---------- DATA FOR ANALYSIS ----------

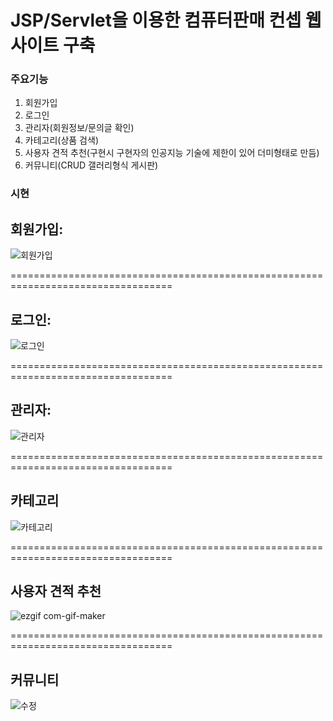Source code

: 
# JSP/Servlet을 이용한 컴퓨터판매 컨셉 웹사이트 구축


### 주요기능
1. 회원가입
2. 로그인
3. 관리자(회원정보/문의글 확인)  
4. 카테고리(상품 검색)
5. 사용자 견적 추천(구현시 구현자의 인공지능 기술에 제한이 있어 더미형태로 만듬)
6. 커뮤니티(CRUD 갤러리형식 게시판)


### 시현

## 회원가입:
![회원가입](https://user-images.githubusercontent.com/57785267/115803337-9a04a500-a41b-11eb-8080-b5eedc464f70.gif)



==================================================================================



## 로그인:
![로그인](https://user-images.githubusercontent.com/57785267/115803600-2f079e00-a41c-11eb-9482-1a0930821c6c.gif)



==================================================================================



## 관리자:
![관리자](https://user-images.githubusercontent.com/57785267/115809461-1e105a00-a427-11eb-99f0-3d5db9039904.gif)





==================================================================================


## 카테고리
![카테고리](https://user-images.githubusercontent.com/57785267/115809303-cd006600-a426-11eb-81be-ce21cc1f7efc.gif)




==================================================================================



## 사용자 견적 추천
![ezgif com-gif-maker](https://user-images.githubusercontent.com/57785267/115813207-bad5f600-a42d-11eb-86e9-748ccff97aad.gif)




==================================================================================



## 커뮤니티
![수정](https://user-images.githubusercontent.com/57785267/115809326-d5f13780-a426-11eb-8e92-3832b61945a9.gif)





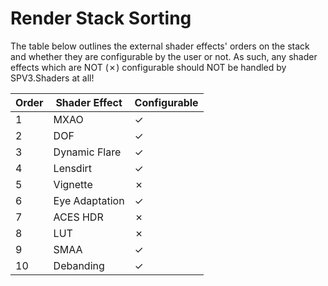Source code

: # Render Stack Sorting

The table below outlines the external shader effects' orders on the stack and whether they are configurable by the user
or not. As such, any shader effects which are NOT (✗) configurable should NOT be handled by SPV3.Shaders at all!

| Order | Shader Effect  | Configurable |
| ----- | -------------  | ------------ |
| 1     | MXAO           | ✓            |
| 2     | DOF            | ✓            |
| 3     | Dynamic Flare  | ✓            |
| 4     | Lensdirt       | ✓            |
| 5     | Vignette       | ✗            |
| 6     | Eye Adaptation | ✓            |
| 7     | ACES HDR       | ✗            |
| 8     | LUT            | ✗            |
| 9     | SMAA           | ✓            |
| 10    | Debanding      | ✓            |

----------

→ **EXERCISE AIM**:
Scan the entries above for the string "effects" and copy each line containing it.

→ **SOLUTION TO THIS TASK**:
The table below outlines the external shader effects' orders on the stack and whether they are configurable by the user
or not. As such, any shader effects which are NOT (✗) configurable should NOT be handled by SPV3.Shaders at all!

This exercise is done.